Some who addressed the Metro Council described the rifts between Baton Rouge’s black community and police. They said easing crackdowns on marijuana was a good step toward improving police and community relations, while it would also free up officers to focus on more serious crimes.
“The reality is a lot of people are hopeless,” said Chris Toombs, who also asked the council to vote in favor of the ordinance. “They don’t deserve to go to prison because they got caught with 14 grams of marijuana.”
Members of the public never saw the version of the ordinance that passed on Wednesday evening, as the draft on the city-parish website did not match the one that was debated. The ordinance on the website was an older version that kept higher fines and retained possible jail time as penalties for marijuana conviction, but prevented police from arresting people and ordered them to issue a summons instead.
Metro Councilmen Chandler Loupe and LaMont Cole, who sponsored the ordinance, finalized the new version late Tuesday. They disseminated it to council members but not to the general public, amending the proposal on the floor. The debate grew confusing Wednesday evening as people tried to hash out which iteration of the ordinance was being discussed.
Councilman Scott Wilson described the debate as “clear as mud,” while Councilman Matt Watson asked at one point, “what in the heck are we voting on tonight?”
Cole and Loupe celebrated the ordinance’s passage, with Cole saying that marijuana crackdowns have “destroyed our community” and sent young, black men who smoked pot to prison alongside rapists and murderers.
“I don’t know if I would use the language, ‘let people smoke the weed,’ but I would say, 'let’s not send people to prison,'” Cole said.
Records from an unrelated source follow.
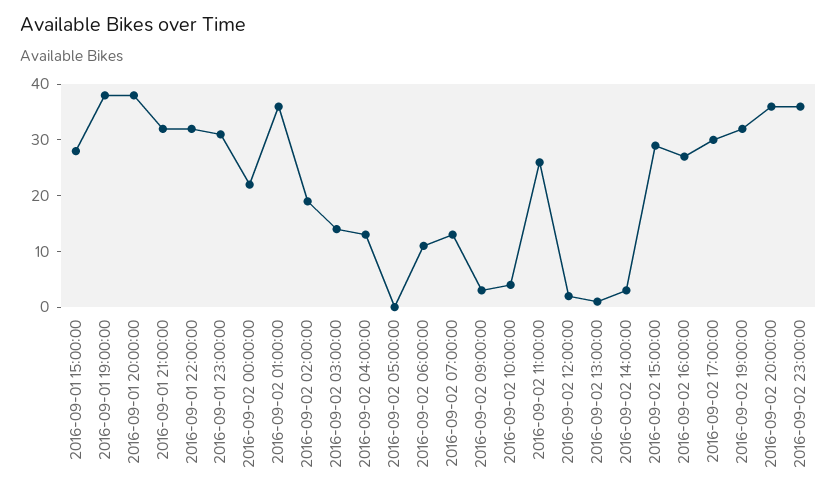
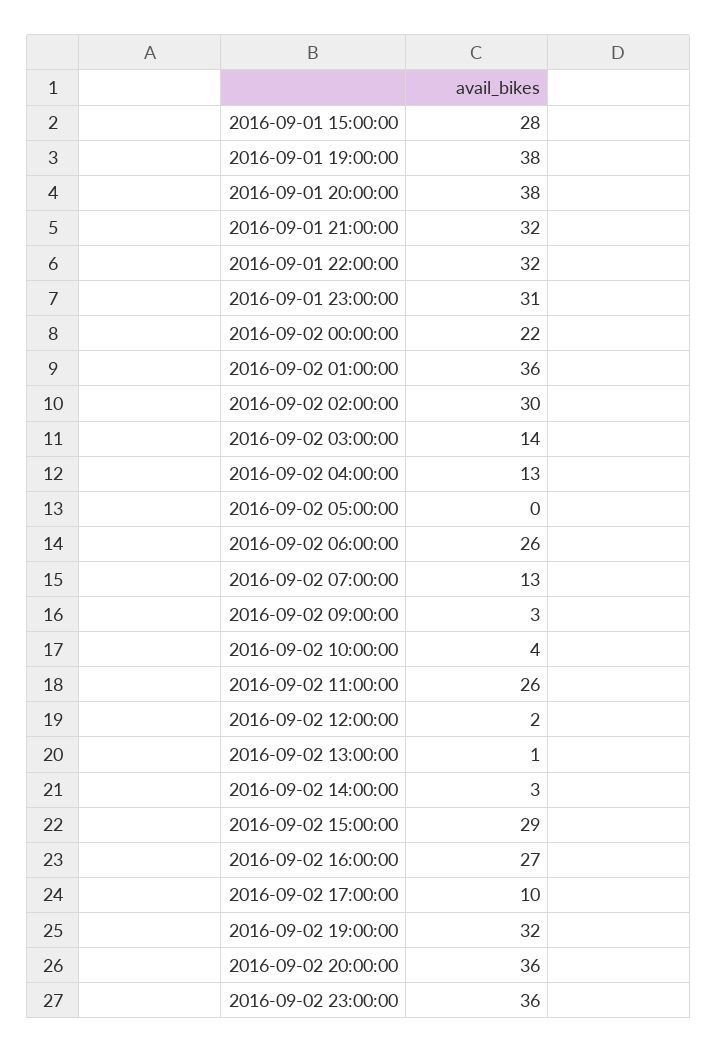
2016-09-02 02:00:00: 20 -> 30
2016-09-02 06:00:00: 10 -> 26
2016-09-02 17:00:00: 30 -> 10

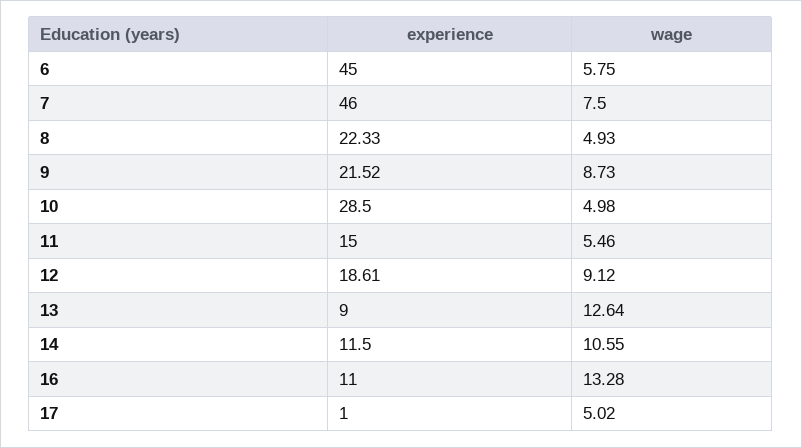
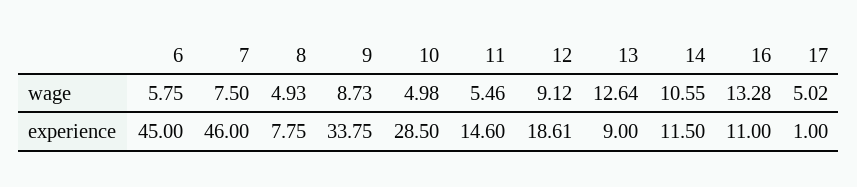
experience, 8: 22.33 -> 7.75
experience, 9: 21.52 -> 33.75
experience, 11: 15 -> 14.6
Councilman Trae Welch argued, though, that the law change would give people a false sense of security about smoking marijuana. A conviction still amounts to a conviction, even if there’s no jail time involved, he said. And he said the law encourages young people to seek out drug dealers.
“Until there’s a safe place to buy the drugs, why are we sending kids to drug dealers and saying it’s OK?” Welch asked.
Councilwoman Tara Wicker also pushed back against the reasoning that Baton Rouge needed to be more like other cities with more progressive approaches to marijuana. She said that “everybody else is doing it” was not a good enough reason to change the law.
Unlike many issues that come before the Metro Council, the marijuana ordinance had support and opposition from members of both political parties.
Democrats Cole, Chauna Banks, Donna Collins-Lewis and Erika Green voted in favor of the ordinance along with Republicans Loupe, Buddy Amoroso and Barbara Freiberg and Dwight Hudson. Republicans Welch, Watson, and Wilson voted against it, along with Wicker, a Democrat.
Editor's note: This article was updated March 1, 2018 to include Dwight Hudson's vote.